GIDDINGS ASSETS
NOTES TO STATEMENTS OF REVENUE AND DIRECT OPERATING EXPENSES
FOR THE YEARS ENDED DECEMBER 31, 2017, 2016 AND 2015
1. | BACKGROUND AND ORGANIZATION |
The accompanying statements of revenues and direct operating expenses (the “Statements”) reflect the operations of certain oil and natural gas properties (the “Giddings Assets”) currently owned by EnerVest Energy Institutional FundXI-A, L.P., EnerVest Energy Institutional FundXI-B, L.P., EnerVest Energy Institutional FundXI-WI, L.P., EnerVest Holding, L.P. and EnerVest WachoviaCo-Investment Partnership, L.P., (together the “Giddings Entities”) which are being sold as part of a purchase and sale agreement between the Giddings Entities and TPG Pace Energy Parent LLC (the “Contribution”).
Although the Giddings Entities are not under common control, each are managed by the same managing general partner, EnerVest, Ltd. (“EnerVest”). The accompanying statements have therefore been presented on a combined basis for reporting purposes.
2. | SUMMARY OF SIGNIFICANT ACCOUNTING POLICIES |
Basis of Presentation –The Giddings Entities did not prepare separate stand-alone historical financial statements for the Giddings Assets during the periods presented. Complete financial statements under generally accepted accounting principles in the United States of America are not available or practicable to produce for the Giddings Assets. Accordingly, the accompanying Statements present the revenues and direct operating expenses of the Giddings Assets on an accrual basis of accounting in lieu of the financial statements required under Rule 3–05 of Securities and Exchange Commission (the “SEC”) Regulation S–X. Certain costs such as depreciation, depletion, and amortization, accretion of asset retirement obligations, general and administrative expenses, interest and income taxes are omitted. This financial information is not intended to be a complete presentation of the revenues and expenses of the Giddings Assets and may not be representative of future operations due to changes in the business and the exclusion of the omitted information.
Use of Estimates—The preparation of the Statements in conformity with accounting principles generally accepted in the United States of America requires management to make estimates and assumptions that affect the reported amounts of revenues and direct operating expenses. These estimates and assumptions are based on management’s best estimates and judgment. Actual results may differ from the estimates.
Revenue Recognition—Oil, natural gas and natural gas liquids (“NGL”) revenues are recognized when production is sold to a purchaser at fixed or determinable prices, when delivery has occurred and title has transferred and collectability of the revenue is reasonably assured. The Giddings Entities follow the sales method of accounting for revenues. Under this method of accounting, revenues are recognized based on volumes sold, which may differ from the volume which are entitled based on the Giddings Assets’ working interest. There were no material gas imbalances during the periods presented.

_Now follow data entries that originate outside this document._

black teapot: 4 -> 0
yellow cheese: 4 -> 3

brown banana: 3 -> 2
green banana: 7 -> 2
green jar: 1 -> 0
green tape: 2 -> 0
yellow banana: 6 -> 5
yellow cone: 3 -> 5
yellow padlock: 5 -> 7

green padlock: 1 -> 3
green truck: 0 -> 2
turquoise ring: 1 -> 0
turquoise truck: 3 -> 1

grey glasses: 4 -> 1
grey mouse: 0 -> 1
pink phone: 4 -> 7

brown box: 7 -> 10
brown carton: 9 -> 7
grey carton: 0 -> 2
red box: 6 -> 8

Direct Operating Expenses—Direct operating expenses are recognized when incurred and include (a) lease operating expenses, which consist of gathering and processing expenses, lifting costs, lease and well repairs and maintenance, and other field expenses; and (b) production taxes.
3. | COMMITMENTS AND CONTINGENCIES |
The Giddings Assets’ are collateral to various credit facilities of the Giddings Entities.
The activity of the Giddings Assets may become subject to potential claims and litigation in the normal course of operations. While the ultimate impact of any proceedings cannot be predicted with certainty, the Giddings Entities’ management is currently not aware of any legal or other contingencies that would have a material effect on the Statements.